Mavi'nin yüzüne inen Alkan'ın yumruğu önce ortamda büyük bir sessizlik oluşturup sonrada büyük bir yaygara koparmıştı. Mavi'nin arkadaşları Alkan'a saldıracakları vakit Mavi bunu tek hareketi ile durdurmuş üstüne ise gür bir sesle kahkaha atmıştı.

'Sanki Alkan'dan yumruk yiyen Altemur da Mavi onların bu halinden zevk alırcasına gülüyordu hasbinAllah! Bu çocuk az önce dayak yemişti ulan ne diye gülüyor.'

"Gerçekten mi bu kadar mı?" Diyerek daha fazla güldü. Düştüğü yerden kalkacağı vakit, Alkan yakalarından tutup onu kolaylıkla yerinden kaldırdı "Siktir git! Daha fazla görünme gözüme." Alkan'ın sözlerinden sonra gülmesi bir anlık durdu gözünden gördüğüm de neydi hayal kırıklığı mı?

"Bence burada kalabilir?" Sorum ile derin bir nefes alan Emre bana doğru döndü.

"Burada kalması için bir sebep söyle?"
Sorusuyla dumura uğrarken ne diyeceğim hakkında fikirler üretmeye başlamıştım.

"Neden burada kalması için bir neden veya sebep gerekiyor ki?" Bu çok saçmaydı burada ben ve Rüzgar da vardık ama burada kalmamız için bir nedenimiz yoktu.

"Belki bizim için de aynı şeyleri düşünüyorlar!"

İç sesimin haklılıği ile susarken ortama ayak uyduran herkesi gözden geçirdim ve sonunda onunla buluştu gözlerim, duygusuz bakan gözleri ve çatık kaşlarıyla bu dünyaya aykırıydı.

"Eeee artık gitsenize!" Mersa'nın yayık bir şekilde konuşması beni ona bakmaya zorlarken saçlarını yolup eline vermek istedim.

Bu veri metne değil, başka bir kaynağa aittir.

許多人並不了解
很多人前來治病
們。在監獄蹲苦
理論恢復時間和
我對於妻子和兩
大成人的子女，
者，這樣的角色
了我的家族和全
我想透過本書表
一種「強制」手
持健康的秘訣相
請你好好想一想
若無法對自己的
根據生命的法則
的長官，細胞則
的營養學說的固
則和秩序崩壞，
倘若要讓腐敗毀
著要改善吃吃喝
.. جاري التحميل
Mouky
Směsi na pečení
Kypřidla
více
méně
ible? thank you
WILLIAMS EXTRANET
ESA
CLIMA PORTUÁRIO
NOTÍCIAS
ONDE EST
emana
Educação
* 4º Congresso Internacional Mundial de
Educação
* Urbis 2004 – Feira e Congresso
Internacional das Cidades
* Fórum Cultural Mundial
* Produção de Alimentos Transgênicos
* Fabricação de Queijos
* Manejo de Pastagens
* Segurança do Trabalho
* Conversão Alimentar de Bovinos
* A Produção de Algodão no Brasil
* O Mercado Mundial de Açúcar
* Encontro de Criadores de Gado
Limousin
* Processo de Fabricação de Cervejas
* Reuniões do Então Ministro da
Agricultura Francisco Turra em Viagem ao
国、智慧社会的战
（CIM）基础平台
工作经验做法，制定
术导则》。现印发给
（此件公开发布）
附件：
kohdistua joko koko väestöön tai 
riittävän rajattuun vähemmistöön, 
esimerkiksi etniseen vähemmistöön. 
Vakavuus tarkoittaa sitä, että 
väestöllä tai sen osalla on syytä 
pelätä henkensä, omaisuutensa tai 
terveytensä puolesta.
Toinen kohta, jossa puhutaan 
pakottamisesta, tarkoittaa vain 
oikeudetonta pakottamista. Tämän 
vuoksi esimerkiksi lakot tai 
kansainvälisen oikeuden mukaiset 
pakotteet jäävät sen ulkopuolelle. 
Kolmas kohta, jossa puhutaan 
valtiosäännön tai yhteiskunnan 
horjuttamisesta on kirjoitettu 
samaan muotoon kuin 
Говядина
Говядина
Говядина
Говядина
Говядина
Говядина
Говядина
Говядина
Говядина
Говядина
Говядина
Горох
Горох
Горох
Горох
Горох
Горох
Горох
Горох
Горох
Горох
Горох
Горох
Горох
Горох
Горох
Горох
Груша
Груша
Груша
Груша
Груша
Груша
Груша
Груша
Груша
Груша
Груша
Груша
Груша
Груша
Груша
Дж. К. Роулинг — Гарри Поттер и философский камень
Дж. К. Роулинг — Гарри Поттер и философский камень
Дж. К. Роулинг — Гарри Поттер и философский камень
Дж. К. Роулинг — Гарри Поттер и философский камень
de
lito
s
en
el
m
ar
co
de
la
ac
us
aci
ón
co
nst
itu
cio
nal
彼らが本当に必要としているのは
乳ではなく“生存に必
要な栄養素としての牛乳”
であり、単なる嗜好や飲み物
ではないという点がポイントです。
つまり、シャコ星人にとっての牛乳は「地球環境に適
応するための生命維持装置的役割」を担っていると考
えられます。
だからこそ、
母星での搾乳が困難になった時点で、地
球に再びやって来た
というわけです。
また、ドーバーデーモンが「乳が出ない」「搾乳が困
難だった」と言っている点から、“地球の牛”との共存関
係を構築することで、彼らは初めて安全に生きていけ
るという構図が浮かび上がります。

"Ama ben bu kızı döverim. Esme'nin yelloz yancısı."

"Her lafa atlamana bir şey demiyorum Mersa ama gereksiz bir şekilde konuya sen dahil olunca fazla sinir bozucu oluyorsun! O yüzden benim sözcüsü olduğum bir konuya sen dahil olma tamam mı?" Sahte bir gülücük ile sarf ettiğim kelimeler yüzünden kaşları çatık bir hal alırken konuşmasına izin vermeden hemen çantamı bıraktığım yerden alıp sinirle kapıya doğru yürüdüm, unuttuğum hazır cevabım ile Emre'ye döndüm. "Onların burada olması için bir sebebe veya nedene ihtiyacınız varsa ki siz böyle düşünüyorsunuz." Omzumu kapıya yaslayarak kendimi ve Rüzgarı işaret ettim. "Aynı şeyleri bizim için düşünmemeniz için de bir sebep yok değil mi?" Havalı bir şekilde saçlarımı savurarak arkamı döndüm artık burda kalmanın bir anlamı yoktu. Onlarla kaldığım her an beni dışlayacaklardı ve ben bunun olmasına izin verecek biri değildim. Arkam'dan gelen ayak sesleri ile bir anlık duraksama yaşadım fakat sonra tekrar yoluma devam ettim büyükihtimal Rüzgar beni takip ediyordu.